How would you describe Anne’s Workin’ Mom parenting style with Dani’s Workin’ Mom parenting style?

I mean, I would never jump out of a bush and tell my kid to punch me in the dick. Like I would never do that. But I’m so close to that. I definitely talk to my kids like they’re adults. I don’t talk to them like they’re babies. I never have. I feel like any character I play, I have to go so deep inside myself to see what the thread is between me and her, and I think that half the people in my life are ‘Omg you’re so Anne’ and the other half are like ‘you couldn’t be further from her,’ which I find really interesting because those are the people that know me the most. She’s based on me, but she’s also based on women that are really close to me. It’s kind of a combined effort. I’d say we’re pretty close. Of all the characters, I’m definitely closest to her.

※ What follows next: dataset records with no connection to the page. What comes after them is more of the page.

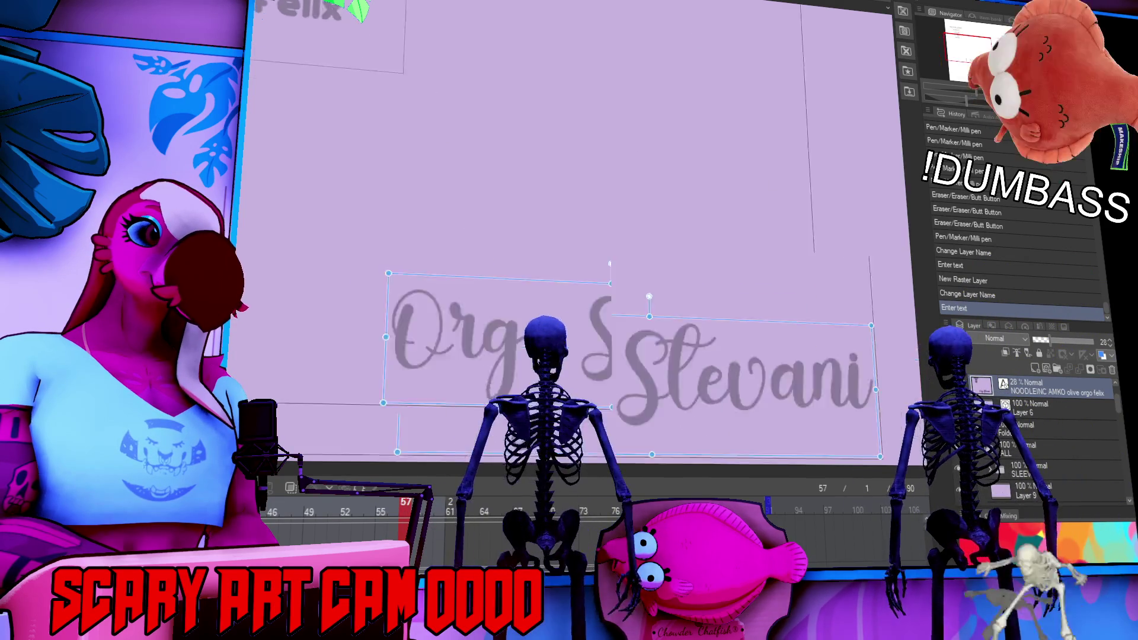
{"action": "left_click_drag", "start_coordinate": [996, 45], "coordinate": [995, 28]}
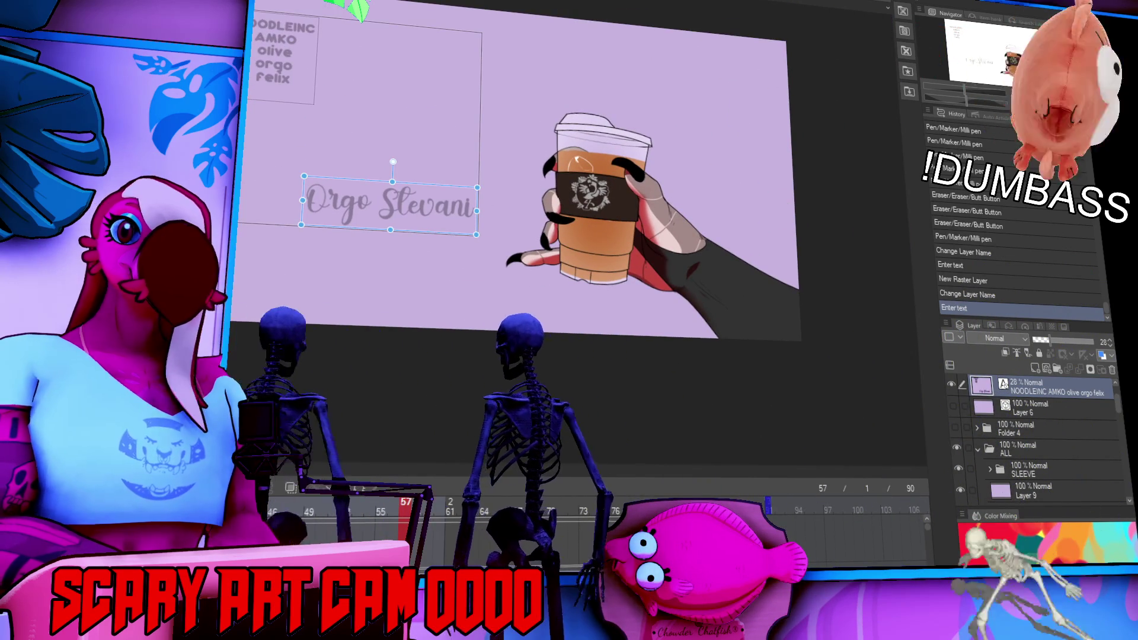
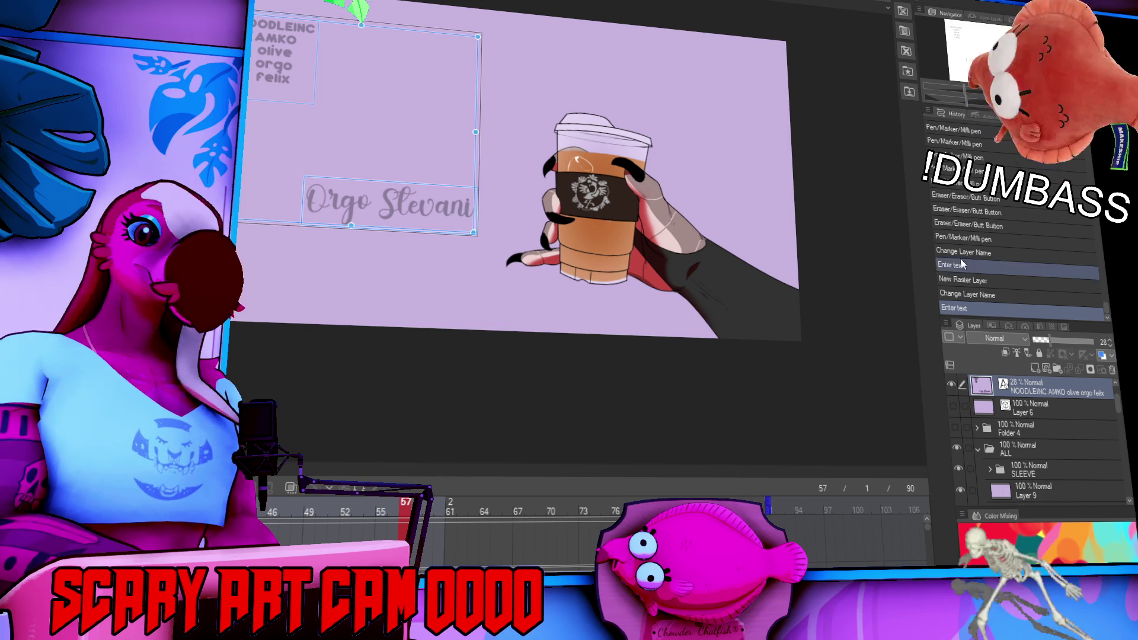
Replace the guide caption with 'Organ Stephanie' and nudge it slightly left and down.
{"action": "left_click", "coordinate": [359, 198]}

Show going into Season 6, why do you think this show resonates with its audience?

It’s like we’re in this time where it feels like women have had a big movement, and at the same time, it feels like nothing has happened. And I feel like mothers, in particular, have been portrayed as super virginal and just maternal or just a mess and there’s no in-between. We all know that if you have kids or not, that’s not any woman that I know. We are so much more complicated than that, and I think the show between all the characters – if you combine them all into one woman — that’s everyone I know.

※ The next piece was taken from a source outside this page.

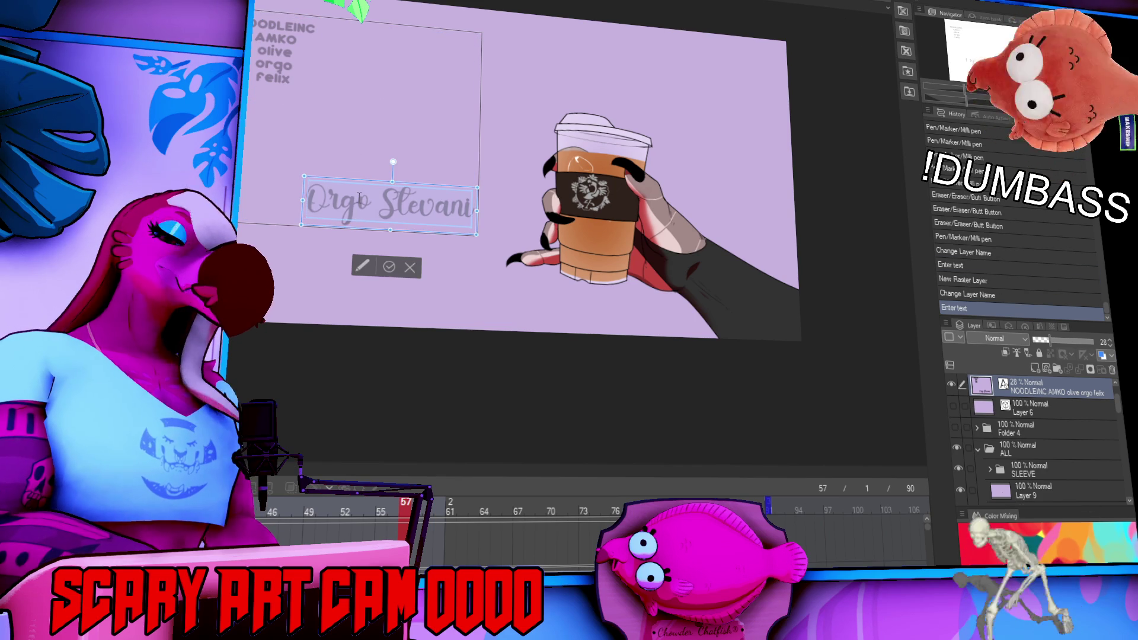
{"action": "key", "text": "ctrl+a"}
{"action": "type", "text": "Organ Stephanie"}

Photo courtesy of the CBC.

Throughout the show, we see how the women navigate their friendships. Why do you think it’s important for women to invest and take care of their friendships during this time of life when they’re so busy with work and family?

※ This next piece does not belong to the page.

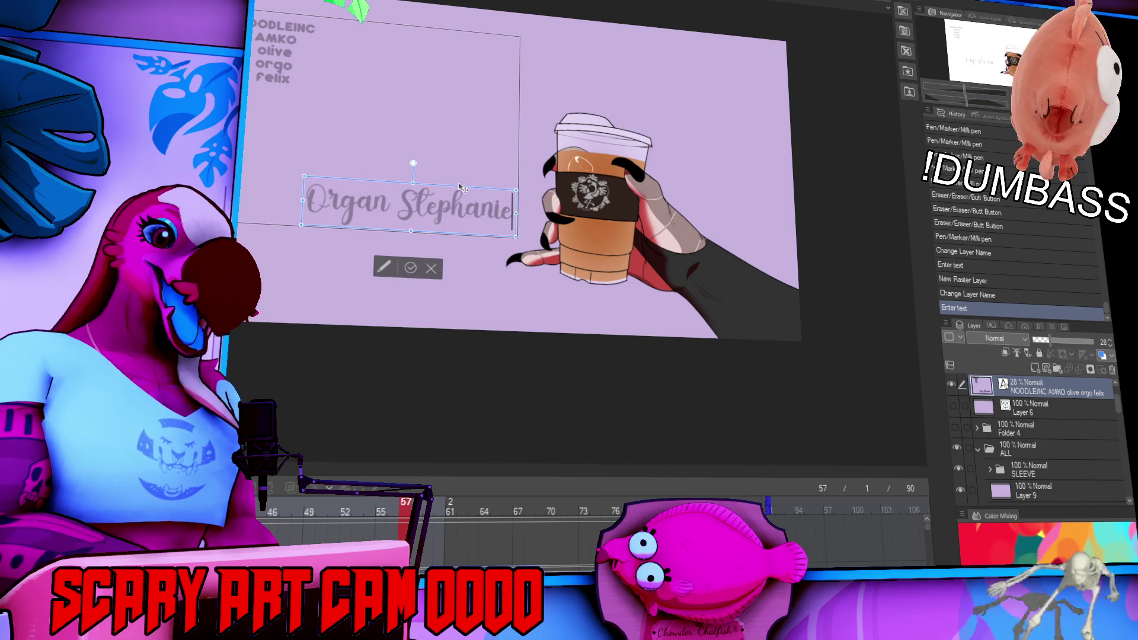
{"action": "left_click_drag", "start_coordinate": [461, 188], "coordinate": [444, 196]}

Oh my god, it would be a dream to think that you can get everything you need from your partner but that’s not realistic. A lot of the friendships I’ve had, I had before my partner. They know me in a different way and long before my partner. They’re more like family to me. I think it takes a lot of effort to juggle so many things in life but it’s the consistency of friendships that push you. This season takes a look at this as well. The people that know you the most are pushing you up the mountain when you don’t have the energy to. Also, there’s nothing like female friendships. They are lifelines.

Photo courtesy of the CBC

Speaking of relationships, what is Anne’s dynamic with her teen daughter, Alice, this season?

I think they have gone through it together. Especially that book cover reveal in the last season. I think that Anne stood up for Alice and Alice saw that in a different way, and I think that connected them to take them into this next season. It’s not perfect, shit still goes down because she’s her and Alice is Alice and there’s friction there because of their personalities.

Why do you love playing Anne?

I have never played comedy before. I was never considered for comedic roles in our country before this show. Being on a comedy set is like nothing else – it’s so fun. Anne is the closest to a real woman that I have ever played in terms of how we speak to each other and the emotions that I feel as her. And I feel so connected to her now because it’s been so long. Because we shoot in Toronto, I’ve driven by Anne’s house so many times and, I know this sounds crazy, but I get confused if it’s Anne’s memory or my memory because she feels so much a part of me. I just love her. I don’t ever want to stop playing her.

How do you think the city of Toronto almost plays its own character in the show?

I think Catherine (Reitman) spoke about this in the beginning that she wanted to shoot Toronto for her experience of Toronto. This is a really cool city. It’s vibrant. It’s multicultural. And she wanted to highlight it. I think they’ve done a good job based on what locations they choose to shoot in. Showing that visually has really brought Toronto to life in a different way.  Especially, since most shows pretend like we’re somewhere else. But they don’t beat it over the head with it and make it really Canadian or some cliché version of Canada. It’s just women living in the city!

Workin’ Moms Season Six premieres on CBC on Tuesday, January 4 at 9/9:30NT.